(DT Photo/Belina Santos)
The issue began when EPC Superintendent Micky Pierce received a letter from the Freedom From Religion Foundation asking that the school stop prayer over the loudspeaker before games.
According to the Freedom From Religion Foundation's website, their purpose is to promote constitutional principle of separation of church and state and to educate the public on matters relating to nontheism. After the letter, Pierce spoke with Kristine Gould, a member of the Arkansas School Board Association, who recommended not performing the prayer over loudspeaker. The superintendent sent a letter back to FFRF indicating the school would stop the prayer over loudspeaker.
"The majority of the town was more in favor of the prayer before games," said Lepanto Mayor Steve Jernigan. "I don't understand the people complaining."
The issue was brought to FFRF's attention by one person at EPC. At the school board meeting, Superintendent Pierce said the person represented a group of people at EPC who felt public prayer before ball games was inappropriate.
A citizen of Lepanto, who did not wish to be identified, stated a small group of people should not be able to take the prayer out so easily. "We are a Christian nation despite how others may feel," said the citizen.
According to several former students, EPC has conducted the prayer over load speaker for many years. "It's been going on since I could remember, and I've been out of school for a while," said Patrick Nelson, a former student. "I really think it's wrong (that prayer before games is no longer allowed)." Nelson said he had heard a lot about the issue throughout the town.
Wesley Owens, a nonreligious citizen and former student of EPC, said he felt the school was being robbed of their rights, as well. "I think they should be at liberty to do whatever they want," said Owens. "It never bothered me to hear it. It's not like they were forcing us to do anything."
Many parents of the students at EPC do not agree with the decision. "It's really a shame they stopped," said Mary Cruz, mother of two EPC students. "I think we should keep God in our schools and our everyday lives."
Daniel Nooner, pastor of Revival Center Church in Lepanto, said he has really voiced his opinion on the subject. "I have spoken to representatives in Washington, but they are really not much help," said Nooner. "Until someone lets their voice be heard, they will not be able to do anything."

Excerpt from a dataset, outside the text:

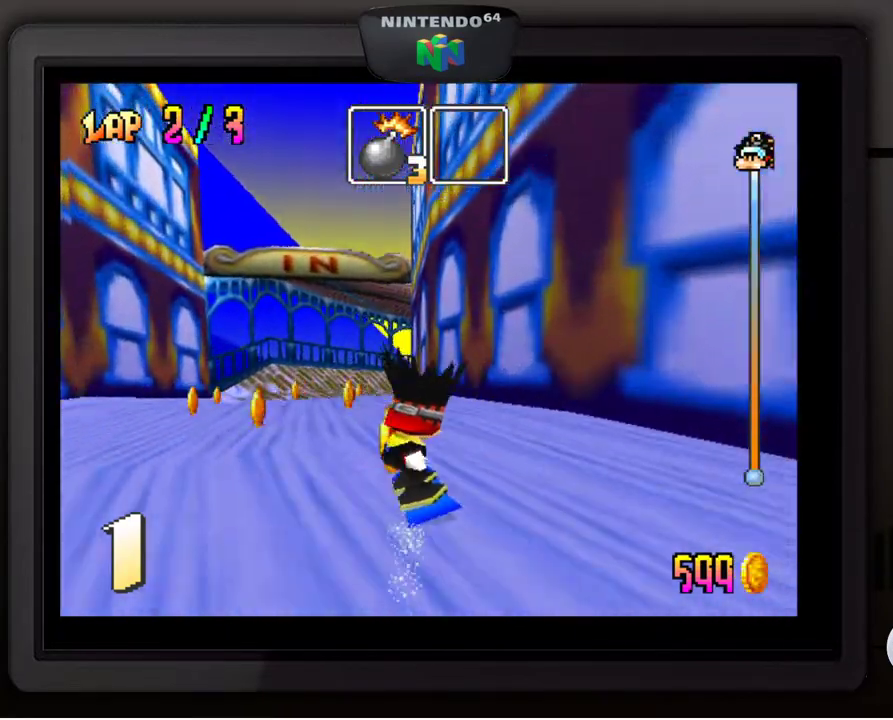
{"buttons": [], "left_stick": "down-right", "events": [[50, "left_stick", "down-left"], [233, "left_stick", "center"], [400, "left_stick", "right"], [483, "left_stick", "down-right"]]}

Nooner is working on his voice being heard not only for the prayer before games, but prayer within the schools. "Marijuana is being heard and voted about, there is no reason why prayer can't be heard," said Nooner. He stressed that prisons can hire chaplains, yet prayer and religion are banned from entering the school atmosphere.
The pastor, also, said the student body is deeply upset by the decision to stop the prayer over loud speaker. Several other pastors in the area disagree with it, as well. "As Christians, one by one everything is being stripped away," said Nooner.

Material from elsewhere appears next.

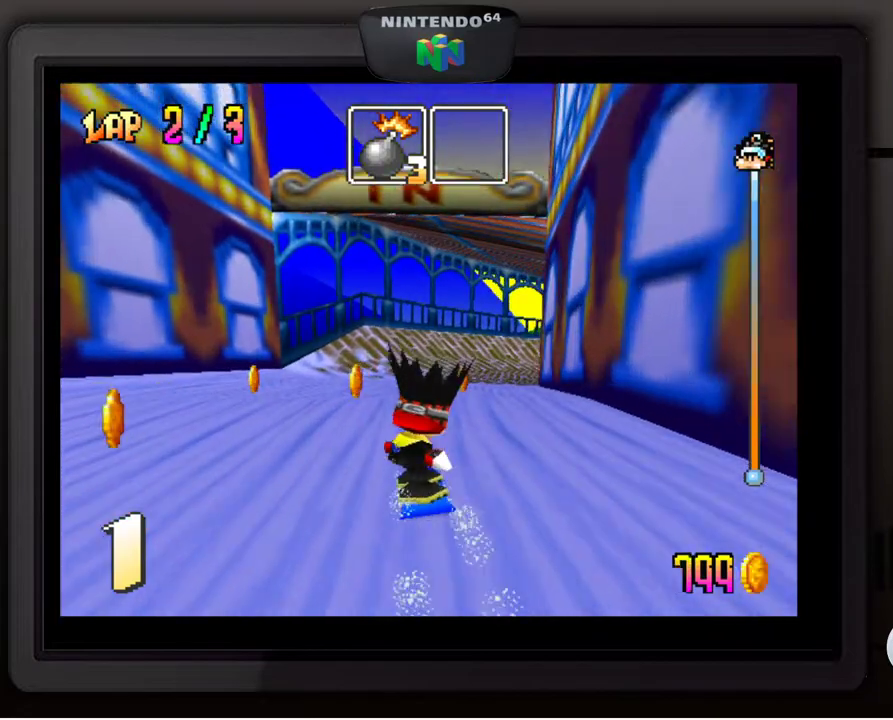
{"buttons": [], "left_stick": "down-right", "events": []}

Mayor Jernigan compared the issue between those in favor of and those opposed to the prayer over loudspeaker to a pendulum. "A pendulum always swings back and forth," said Jernigan. "It will swing our way eventually."
With the complaint from the FFRF, EPC school district really had no choice but to stop the prayer. EPC school board members did decide to replace the prayer over loudspeaker with a moment of silence. Some citizens have suggested that no one can really object if a student stands and prays aloud during the moment, for they are protected by the first amendment.